→ **EXERCISE REQUIREMENTS**:
**a.** Copy out the part of the PubSubHubbub email thread between "On Fri, Oct 23, 2009 at 12:40" and "comment is pushed.", inclusive.
**b.** Extend the PubSubHubbub email thread beyond its final line.

In talking with Flickr today, deleting items from a feed seems to be a
must-have for them for implementing PuSH.  It sounds like it isn't in the
spec (yet).  Being more of a interested observer rather than a dedicated
contributor, how do we get such a feature into the spec?

Thanks,

Jeff


On Fri, Oct 23, 2009 at 12:40 PM, John Panzer <[email protected]> wrote:

> Yes, that makes sense -- most of these issues are generic.
>
> One other one which I just remembered:  How to deal with deletion of
> entries.  Specifically, I want to be able to push a deletion upstream, and
> then broadcast it out, the same way that a new or changed comment is pushed.
>  In practice this probably means adopting one of the tombstone specs, e.g.,
> http://ietfreport.isoc.org/all-ids/draft-snell-atompub-tombstones-06.txt.
>  This in turn would require that the hub understand some semantics about the
> deleted-entry element (a child of feed), as opposed to the entry element,
> which is all the current spec talks about.  Thoughts?
>
> (This is actually fairly important for spam control in the case of Salmon
> -- if a comment is published and pushed via PubSubHubbub, but subsequently
> discovered to be spam, we need a claw-back mechanism.  It doesn't have to be
> honored by downstream subscribers of course, but they should have the
> opportunity to be informed.  It's not always possible to filter spam before
> publishing, especially when you're trying to be real time.)
>
> --
> John Panzer / Google
> [email protected] / abstractioneer.org <http://www.abstractioneer.org/> /
> @jpanzer
>
>
>
> On Fri, Oct 23, 2009 at 12:18 PM, Pádraic Brady 
> <[email protected]>wrote:
>
>> I started watching the Salmon Protocol (you guys need a mailing list!) a
>> while back when I noticed a few posts about it on Twitter.
>>
>> In relation to the issues you raised, subscriptions can be given a limited
>> time to live, but the issue is in who defines the TTL - some Hubs may assume
>> unlimited TTLs for all subscriptions so it can become important to make sure
>> Subscribers are passing a realistic lease_seconds value. I'm not sure that
>> Hubs can manage this any other way, other than to periodically purge
>> inactive feeds through some garbage collection tasks - such a task is
>> undefined in the specification but maybe automatic re-subscriptions will
>> ease in the behaviour most suitable for comment feeds. It still needs
>> Subscriber support for the most part in being intelligent about their lease
>> period.
>>
>> It's really a very messy area. Can Hubs filter subscriptions? Eliminate
>> subscriptions to feeds without updates within X months, etc? As someone on
>> another topic noted, Subscribers do need to pay attention to their
>> subscriptions and manage them. I think this is a good practice so Hubs are
>> not unduly burdened with tracking subscriptions to dead or inactive feeds,
>> or feeds with a limited useful lifetime (in terms of activity not content).
>>
>> On Hubs changing the source feed - most probably won't. It costs little to
>> maintain an entry as-is for distribution. Some Hubs may basically condense
>> the feed changes to a narrow spectrum of elements - removing the rest. It's
>> not really specified so it's up to Publishers to select appropriate Hubs.

→ **EXTRACTED MATERIAL**:
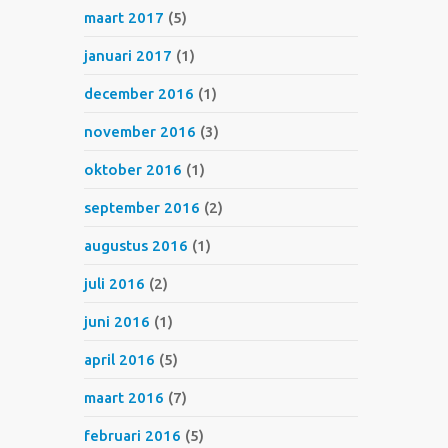
maart 2017
(5)
januari 2017
(1)
december 2016
(1)
november 2016
(3)
oktober 2016
(1)
september 2016
(2)
augustus 2016
(1)
juli 2016
(2)
juni 2016
(1)
april 2016
(5)
maart 2016
(7)
februari 2016
(5)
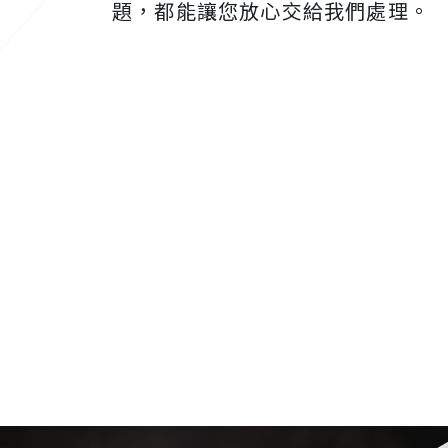
題，都能讓您放心交給我們處理。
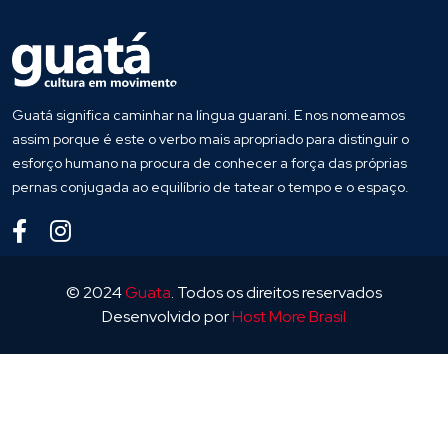
Guatá significa caminhar na língua guarani. E nos nomeamos
assim porque é este o verbo mais apropriado para distinguir o
esforço humano na procura de conhecer a força das próprias
pernas conjugada ao equilíbrio de tatear o tempo e o espaço.
© 2024
Guata
. Todos os direitos reservados
Desenvolvido por
Host More Brasil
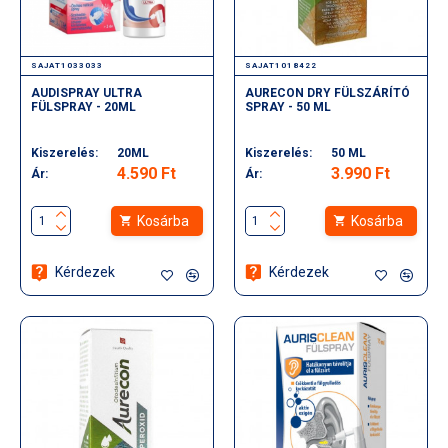
SAJAT1033033
SAJAT1018422
AUDISPRAY ULTRA
AURECON DRY FÜLSZÁRÍTÓ
FÜLSPRAY - 20ML
SPRAY - 50 ML
Kiszerelés:
20ML
Kiszerelés:
50 ML
4.590 Ft
3.990 Ft
Ár:
Ár:
Kosárba
Kosárba
Kérdezek
Kérdezek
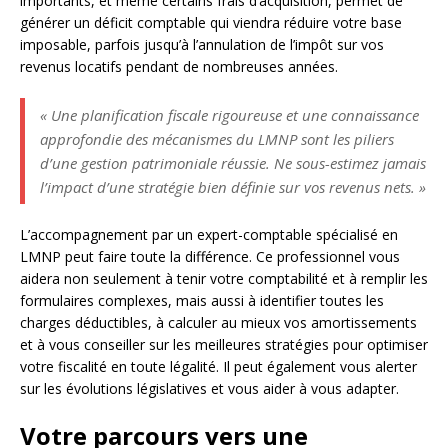
importants, et même certains frais d’acquisition, permet de
générer un déficit comptable qui viendra réduire votre base
imposable, parfois jusqu’à l’annulation de l’impôt sur vos
revenus locatifs pendant de nombreuses années.
« Une planification fiscale rigoureuse et une connaissance
approfondie des mécanismes du LMNP sont les piliers
d’une gestion patrimoniale réussie. Ne sous-estimez jamais
l’impact d’une stratégie bien définie sur vos revenus nets. »
L’accompagnement par un expert-comptable spécialisé en
LMNP peut faire toute la différence. Ce professionnel vous
aidera non seulement à tenir votre comptabilité et à remplir les
formulaires complexes, mais aussi à identifier toutes les
charges déductibles, à calculer au mieux vos amortissements
et à vous conseiller sur les meilleures stratégies pour optimiser
votre fiscalité en toute légalité. Il peut également vous alerter
sur les évolutions législatives et vous aider à vous adapter.
Votre parcours vers une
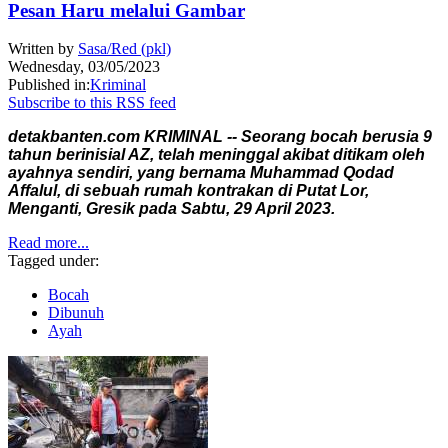
Pesan Haru melalui Gambar
Written by
Sasa/Red (pkl)
Wednesday, 03/05/2023
Published in:
Kriminal
Subscribe to this RSS feed
detakbanten.com KRIMINAL -- Seorang bocah berusia 9
tahun berinisial AZ, telah meninggal akibat ditikam oleh
ayahnya sendiri, yang bernama Muhammad Qodad
Affalul, di sebuah rumah kontrakan di Putat Lor,
Menganti, Gresik pada Sabtu, 29 April 2023.
Read more...
Tagged under:
Bocah
Dibunuh
Ayah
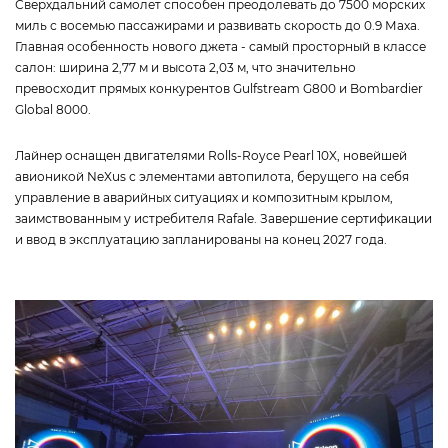
Сверхдальний самолет способен преодолевать до 7500 морских
миль с восемью пассажирами и развивать скорость до 0.9 Маха.
Главная особенность нового джета - самый просторный в классе
салон: ширина 2,77 м и высота 2,03 м, что значительно
превосходит прямых конкурентов Gulfstream G800 и Bombardier
Global 8000.
Лайнер оснащен двигателями Rolls-Royce Pearl 10X, новейшей
авионикой NeXus с элементами автопилота, берущего на себя
управление в аварийных ситуациях и композитным крылом,
заимствованным у истребителя Rafale. Завершение сертификации
и ввод в эксплуатацию запланированы на конец 2027 года.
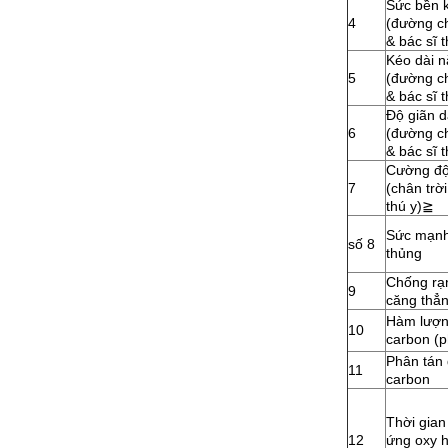
Sức bền 
4
(đường ch
& bác sĩ t
Kéo dài n
5
(đường ch
& bác sĩ t
Độ giãn d
6
(đường ch
& bác sĩ t
Cường độ
7
(chân trời
thú y)
≧
Sức mạn
số 8
thủng
Chống rạ
9
căng thẳ
Hàm lượn
10
carbon (p
Phân tán
11
carbon
Thời gia
12
ứng oxy 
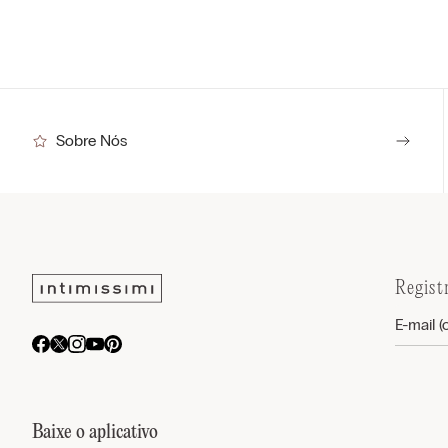
Sobre Nós
Regist
Baixe o aplicativo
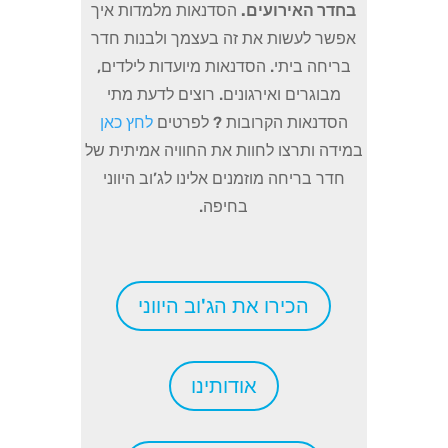
בחדר האירועים.
הסדנאות מלמדות איך
אפשר לעשות את זה בעצמך ולבנות חדר
בריחה ביתי. הסדנאות מיועדות לילדים,
מבוגרים ואירגונים. רוצים לדעת מתי
הסדנאות הקרובות ? לפרטים
לחץ כאן
במידה ותרצו לחוות את החוויה אמיתית של
חדר בריחה מוזמנים אלינו לג’וב היווני
בחיפה.
הכירו את הג'וב היווני
אודותינו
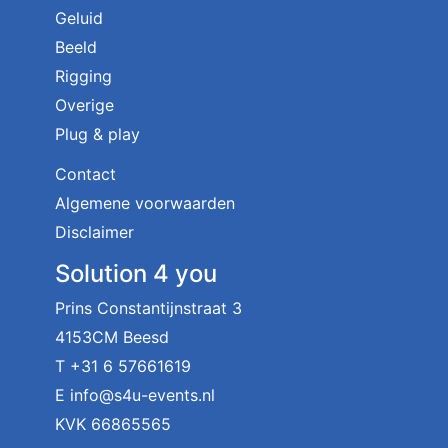
Geluid
Beeld
Rigging
Overige
Plug & play
Contact
Algemene voorwaarden
Disclaimer
Solution 4 you
Prins Constantijnstraat 3
4153CM Beesd
T
+31 6 57661619
E
info@s4u-events.nl
KVK 66865565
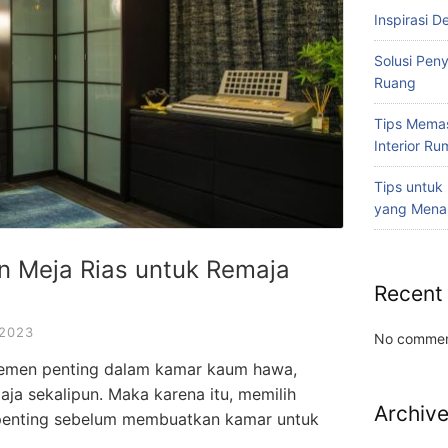
Inspirasi D
Solusi Pen
Ruang
Tips Memas
Interior R
Tips untuk
yang Mena
n Meja Rias untuk Remaja
Recent
 2023
No commen
elemen penting dalam kamar kaum hawa,
ja sekalipun. Maka karena itu, memilih
Archiv
l penting sebelum membuatkan kamar untuk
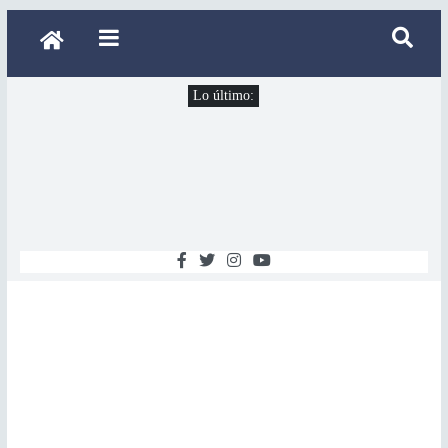
Lo último:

→ **ANSWERS TO THE TASKS**:
**a.**
On Fri, Oct 23, 2009 at 12:40 PM, John Panzer <[email protected]> wrote:

> Yes, that makes sense -- most of these issues are generic.
>
> One other one which I just remembered:  How to deal with deletion of
> entries.  Specifically, I want to be able to push a deletion upstream, and
> then broadcast it out, the same way that a new or changed comment is pushed.

**b.**
>> You also can't rely on Subscribers tracking the different behaviour of
>> individual Hubs. The PHP Hub I'm writing at the moment won't perform any
>> filtering since doing so potentially robs feeds of information that looks
>> unnecessary in one use case, but becomes essential in another (e.g. Salmon).
>>
>> Paddy
>>
>> Pádraic Brady
>>
>> http://blog.astrumfutura.com
>> http://www.survivethedeepend.com
>> OpenID Europe Foundation Irish Representative<http://www.openideurope.eu/>
>>
>>
>> ------------------------------
>> *From:* John Panzer <[email protected]>
>> *To:* [email protected]
>> *Sent:* Fri, October 23, 2009 7:30:34 PM
>> *Subject:* [pubsubhubbub] Salmon Protocol
>>
>> The Salmon Protocol (http://salmon-protocol.org) leverages PubSubHubbub
>> and web hooks to build a real time, decentralized commenting and annotation
>> system.  The basic idea is that commentary swims upstream to the thing being
>> commented on, which can then redistribute comments back out via PubSubHubbub
>> to interested subscribers.
>>
>> There's a demo available at http://salmon-playground.appspot.com/roswhich 
>> posts comments back to a Blogger blog (by proxying to an existing API,
>> just for demo purposes).
>>
>> Aside from evangelizing Salmon, I'm also interested in getting feedback on
>> the use of PubSubHubbub.  One specific question:  At the moment, Salmon
>> specifies that subscribers should follow the rel="comment" link for each
>> entry in an Atom feed to find the comment feed to subscribe to.  This could
>> lead to a lot of subscriptions that have initial activity but then die out;
>> not sure if this is a problem for PubSubHubbub or not.  It might be better
>> to define a feed for, and there fore a way to subscribe to, "all comments
>> for items in this feed" as a whole -- but there's no standard way to do this
>> at the moment.
>>
>> Also, Salmon definitely needs some extensions to get passed through
>> un-modified (like crosspost:source, thr:in-reply-to, etc.) so the discussion
>> about what hubs may/may not change is very relevant.
>>
>> Comments, critiques, feedback of all kinds welcomed.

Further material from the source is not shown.